Finding a formula for $f(n)$: $f(0)=1, f(1)=2, f(n)=2f(n-2)$ for $n \ge 2$

Question

I had a hard time figuring out a formula for this. Is there a trick that could be used?

The formula in the back of the book is $2^{\lfloor \frac{n+1}{2}\rfloor}$ for $n > 0$.

Answer 1

Experiment with small values of $n$: $$ \begin{array}{llrr} n = 2: & \quad f(2) = 2 f(0)\\ n = 4: & \quad f(4) = 2 f(2) = 2 \left( \; 2 f(0) \; \right) & = & 2^2 f(0)\\ n = 6: & \quad f(6) = 2 f(4) = 2 \left( \; 2^2 f(0) \right) & = & 2^4 f(0)\\ \end{array} $$ Now for odd $n$: $$ \begin{array}{llrr} n = 3: & \quad f(3) = 2 f(1)\\ n = 5: & \quad f(5) = 2 f(3) = \ldots \\ \end{array} $$

Answer 2

Let $g(n)=f(2n)$. Then $g(n)=2g(n-1)$ from which you can see, by induction, that $g(n)=2^{n-1}g(1)$. This gives $f(2n)=2^{n}$. Now verify that $[\frac {2n+1} 2]=n$ this gives the answer for all even $n$. Now consider $h(n)=g(2n+1)$ and use a similar argument.

Answer 3

Because $f(2) = 2*f(0) = 2*1 = 2 = f(1)$, the value is doomed to only change every two numbers. Now only considering the first value, it can clearly be seen it is of the form $2^{n}$, as each value is twice the previous. Combining these two pieces of knowledge and using the base cases, the given formula can be found.

Answer 4

I would write it as $$f(n)=2^{\lceil \frac n2\rceil}.$$ You can guess calculating the first values of $f(n)$, then prove it by induction.
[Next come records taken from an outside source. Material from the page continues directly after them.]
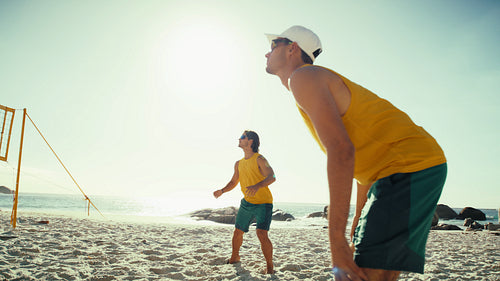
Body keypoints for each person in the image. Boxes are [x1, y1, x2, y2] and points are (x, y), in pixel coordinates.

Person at [264, 25, 447, 281]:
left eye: (274, 45)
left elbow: (342, 151)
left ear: (292, 48)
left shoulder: (303, 77)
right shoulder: (310, 82)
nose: (267, 53)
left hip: (408, 165)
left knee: (363, 273)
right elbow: (363, 171)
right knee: (377, 271)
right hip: (408, 166)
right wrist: (355, 228)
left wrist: (336, 240)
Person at [213, 130, 276, 274]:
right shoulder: (238, 164)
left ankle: (270, 266)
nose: (239, 139)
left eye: (243, 137)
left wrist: (257, 186)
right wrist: (222, 191)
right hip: (247, 203)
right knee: (237, 232)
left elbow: (272, 176)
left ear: (251, 141)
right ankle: (234, 257)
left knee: (261, 233)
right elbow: (234, 181)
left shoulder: (260, 159)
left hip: (264, 203)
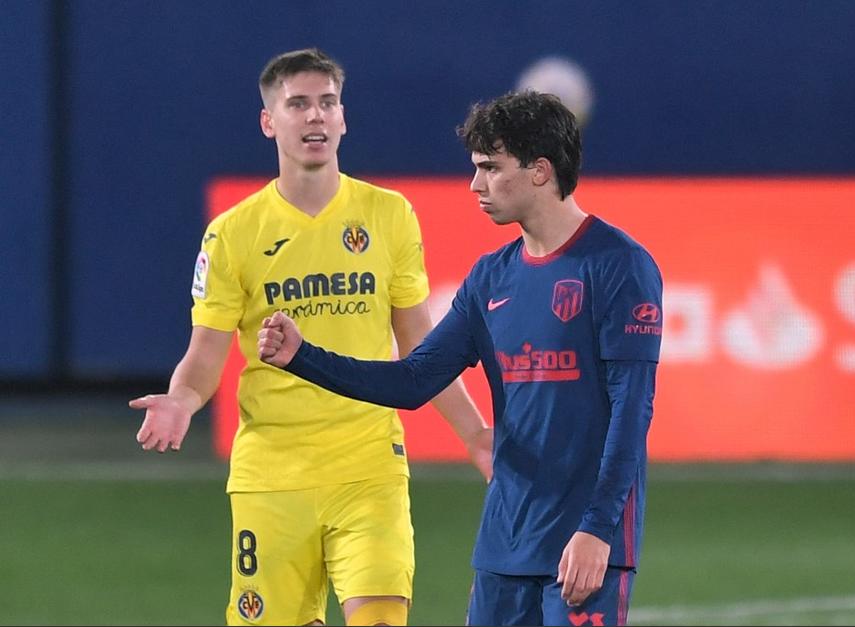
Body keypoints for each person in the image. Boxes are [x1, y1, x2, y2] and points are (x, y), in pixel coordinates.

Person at [257, 90, 663, 626]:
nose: (476, 185)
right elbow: (414, 380)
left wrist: (597, 529)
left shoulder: (619, 266)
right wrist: (303, 357)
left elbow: (631, 412)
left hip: (584, 545)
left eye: (491, 168)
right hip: (504, 544)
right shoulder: (491, 277)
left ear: (540, 171)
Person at [128, 48, 492, 627]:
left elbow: (421, 348)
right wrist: (182, 400)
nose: (315, 116)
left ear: (343, 118)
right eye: (298, 104)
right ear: (269, 122)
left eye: (327, 102)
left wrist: (476, 435)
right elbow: (205, 353)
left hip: (368, 464)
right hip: (272, 475)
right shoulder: (232, 234)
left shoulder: (388, 215)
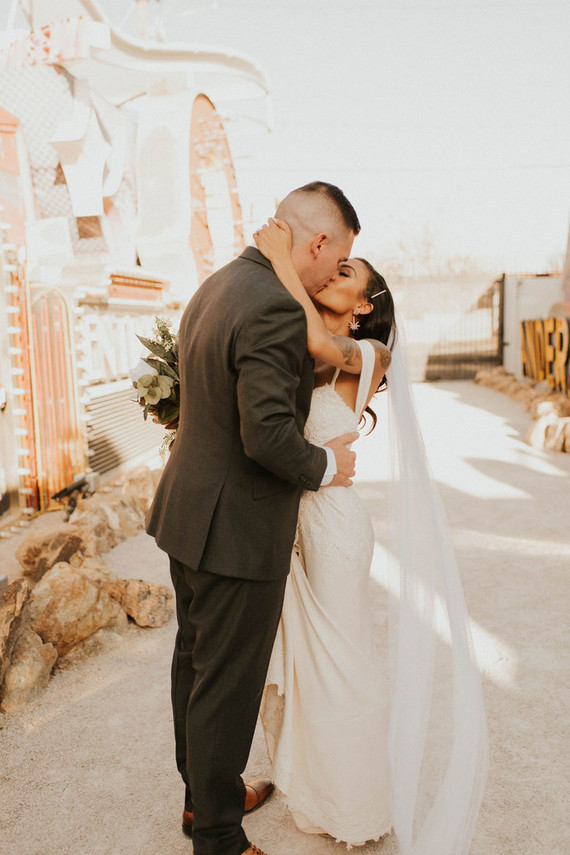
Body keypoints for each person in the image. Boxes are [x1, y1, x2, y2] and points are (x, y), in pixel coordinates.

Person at [253, 219, 488, 854]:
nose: (332, 272)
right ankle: (314, 787)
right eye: (333, 266)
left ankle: (354, 801)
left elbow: (311, 333)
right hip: (294, 518)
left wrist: (277, 257)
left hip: (334, 527)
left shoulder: (368, 356)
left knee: (341, 661)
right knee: (304, 660)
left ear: (364, 308)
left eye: (347, 273)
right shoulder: (301, 348)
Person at [146, 182, 363, 855]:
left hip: (188, 515)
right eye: (338, 259)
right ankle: (217, 835)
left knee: (196, 664)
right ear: (320, 241)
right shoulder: (272, 304)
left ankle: (200, 797)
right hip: (236, 530)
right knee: (227, 685)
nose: (333, 274)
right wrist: (329, 467)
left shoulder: (218, 284)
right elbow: (267, 434)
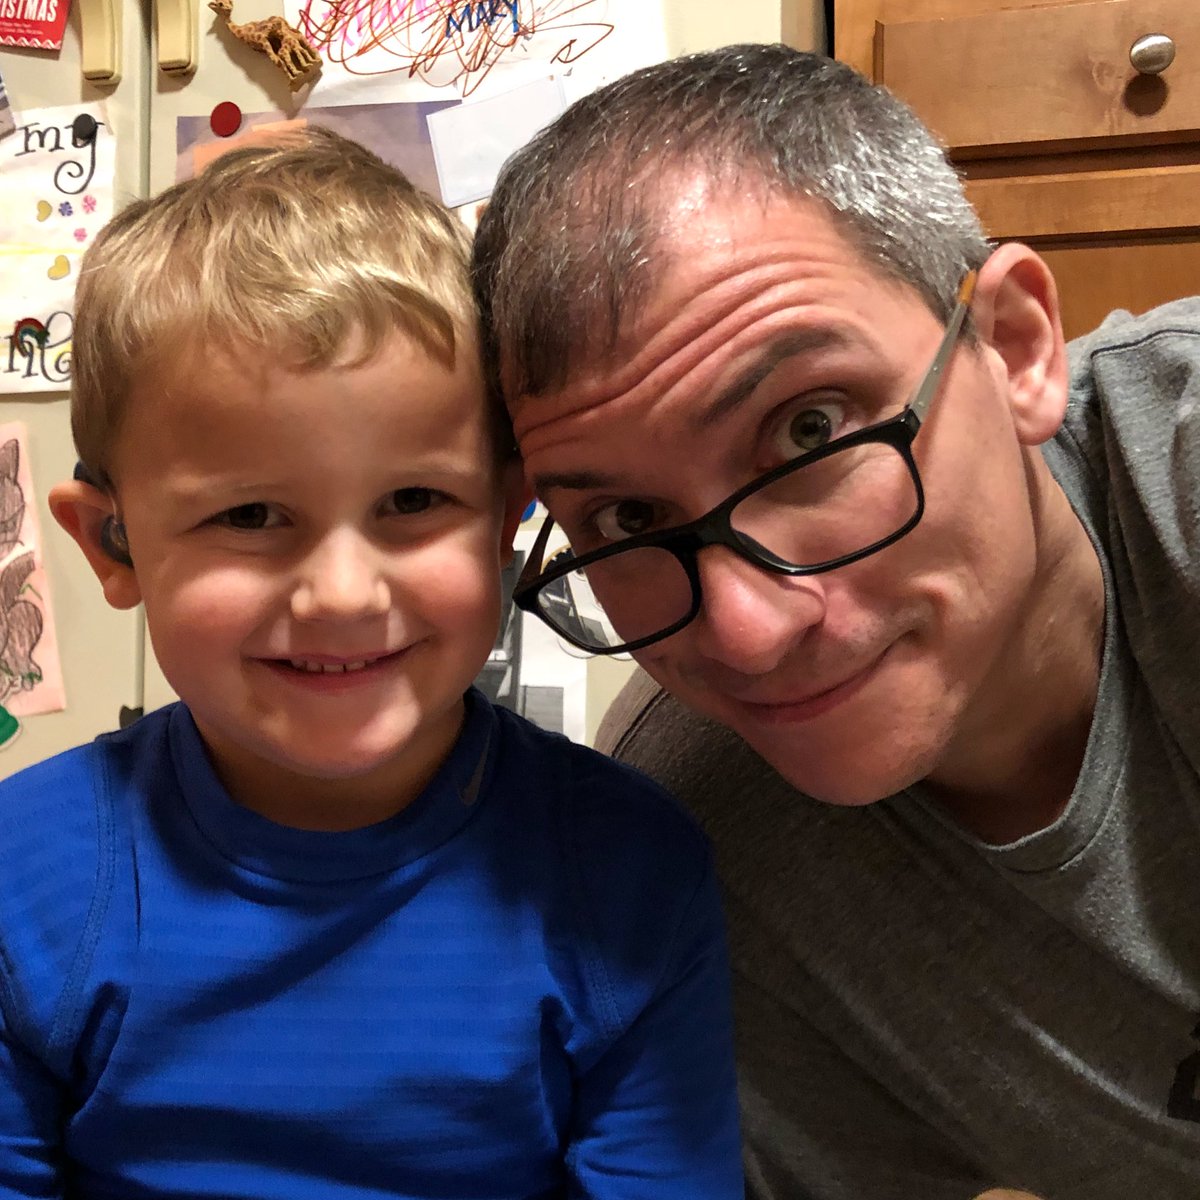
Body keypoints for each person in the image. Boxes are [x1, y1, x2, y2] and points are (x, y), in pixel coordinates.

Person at [472, 42, 1200, 1200]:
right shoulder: (700, 853)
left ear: (1016, 347)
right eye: (626, 517)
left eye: (809, 431)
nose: (747, 634)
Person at [0, 127, 743, 1199]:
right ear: (111, 546)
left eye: (414, 501)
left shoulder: (629, 875)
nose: (344, 594)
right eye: (249, 515)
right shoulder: (26, 883)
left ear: (507, 518)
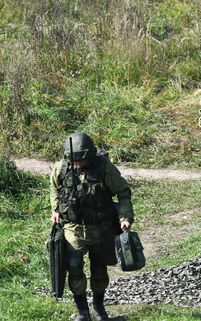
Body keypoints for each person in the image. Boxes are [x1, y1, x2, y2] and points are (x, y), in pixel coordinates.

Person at [50, 132, 134, 321]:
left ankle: (99, 308)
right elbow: (54, 186)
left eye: (81, 159)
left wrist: (125, 217)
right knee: (74, 266)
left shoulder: (104, 167)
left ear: (90, 155)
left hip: (101, 228)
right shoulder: (62, 168)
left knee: (99, 270)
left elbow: (123, 192)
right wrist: (55, 209)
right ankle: (82, 311)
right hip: (74, 227)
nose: (78, 164)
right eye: (74, 160)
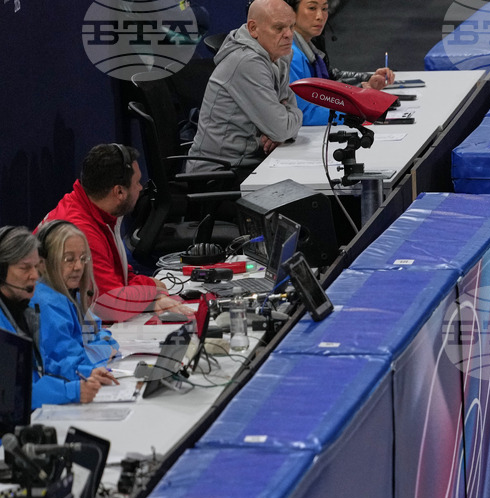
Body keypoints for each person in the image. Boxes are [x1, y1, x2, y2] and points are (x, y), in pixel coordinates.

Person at [44, 144, 186, 322]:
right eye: (137, 183)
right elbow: (111, 305)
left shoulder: (92, 210)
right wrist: (151, 288)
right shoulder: (81, 232)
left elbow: (119, 278)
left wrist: (150, 295)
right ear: (119, 191)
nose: (140, 188)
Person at [186, 0, 304, 176]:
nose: (288, 35)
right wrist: (288, 122)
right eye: (279, 28)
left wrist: (284, 124)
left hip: (249, 163)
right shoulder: (247, 61)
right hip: (218, 174)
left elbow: (286, 117)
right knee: (308, 196)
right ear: (253, 28)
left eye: (291, 26)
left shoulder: (279, 54)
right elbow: (281, 127)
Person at [0, 226, 106, 407]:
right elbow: (12, 393)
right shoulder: (41, 304)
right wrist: (71, 390)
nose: (34, 275)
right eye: (25, 268)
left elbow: (42, 366)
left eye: (35, 266)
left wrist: (86, 373)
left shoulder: (23, 311)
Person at [31, 220, 120, 385]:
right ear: (43, 263)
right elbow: (74, 363)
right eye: (68, 259)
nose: (79, 266)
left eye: (83, 258)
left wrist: (99, 347)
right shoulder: (45, 303)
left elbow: (100, 333)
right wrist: (104, 349)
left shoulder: (72, 295)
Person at [287, 0, 395, 125]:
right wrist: (356, 115)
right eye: (312, 8)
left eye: (324, 9)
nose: (320, 16)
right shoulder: (292, 55)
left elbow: (325, 88)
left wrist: (361, 91)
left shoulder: (309, 47)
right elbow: (304, 112)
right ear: (291, 12)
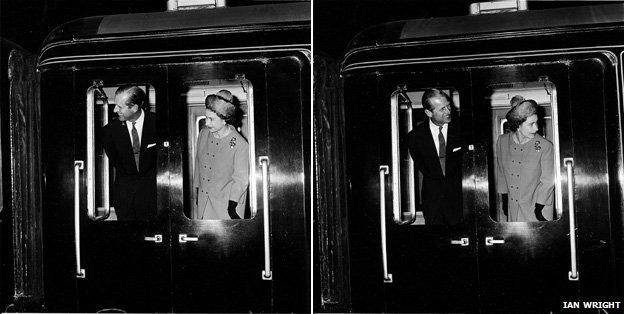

Note that $\lceil\frac n2\rceil=m$ leans that $$m-1 <\frac n2\le m\iff 2m-2<n\le 2m.$$

Answer 5

To understand the books answer it helps to notice that

If $n = 2k -1$ is odd then $\lfloor \frac {n+1}2\rfloor = \lfloor \frac {2k}2 \rfloor = \lfloor k \rfloor = k$.

And if $n = 2k$ is even then $\lfloor \frac{n+1}2\rfloor = \lfloor \frac{2k+1}2 \rfloor=\lfloor k + \frac 12 \rfloor= k$.

So this formula is:

If $n = 2k -1$, $f(n) = 2^k$. ANd if $n = 2k$ then $f(n) = 2^k$.

But is that the formula?

Well, as $f(0) = 1$ and $f(2) = 2f(0)= 2$ and $f(4) = 2*f(2)=2*2 =2^2$ and we can see by induction that if $f(2k) = 2^k$ then $f(2k+2) = 2*f(2k) = 2*2^k = 2^{k+1}$ so, yes the formula works for even numbers.

Likewise as $f(1) =2$ and $f(3) = 2f(1)=2*2=2^2$ and if we assume $f(2k-1)=2^k$ then $f(2k+1) = 2*f(2k-1)=2*2^k = 2^{k+1}$ so by induction the formula works for odd numbers.

And that's that.

(Although I agree with Bernard; I'd use $f(n) = 2^{\lceil \frac n2\rceil}$. Thats the same thing as

(If $n= 2k$ then $\lceil \frac n2\rceil = \lceil k\rceil = k = \lfloor k + \frac 12 \rfloor = \lfloor \frac {n+1}2\rfloor$

(If $n= 2k-1$ then $\lceil \frac n2\rceil = \lceil k-\frac 12\rceil = k =\frac {n+1}2 = \lfloor \frac {n+1}2\rfloor$)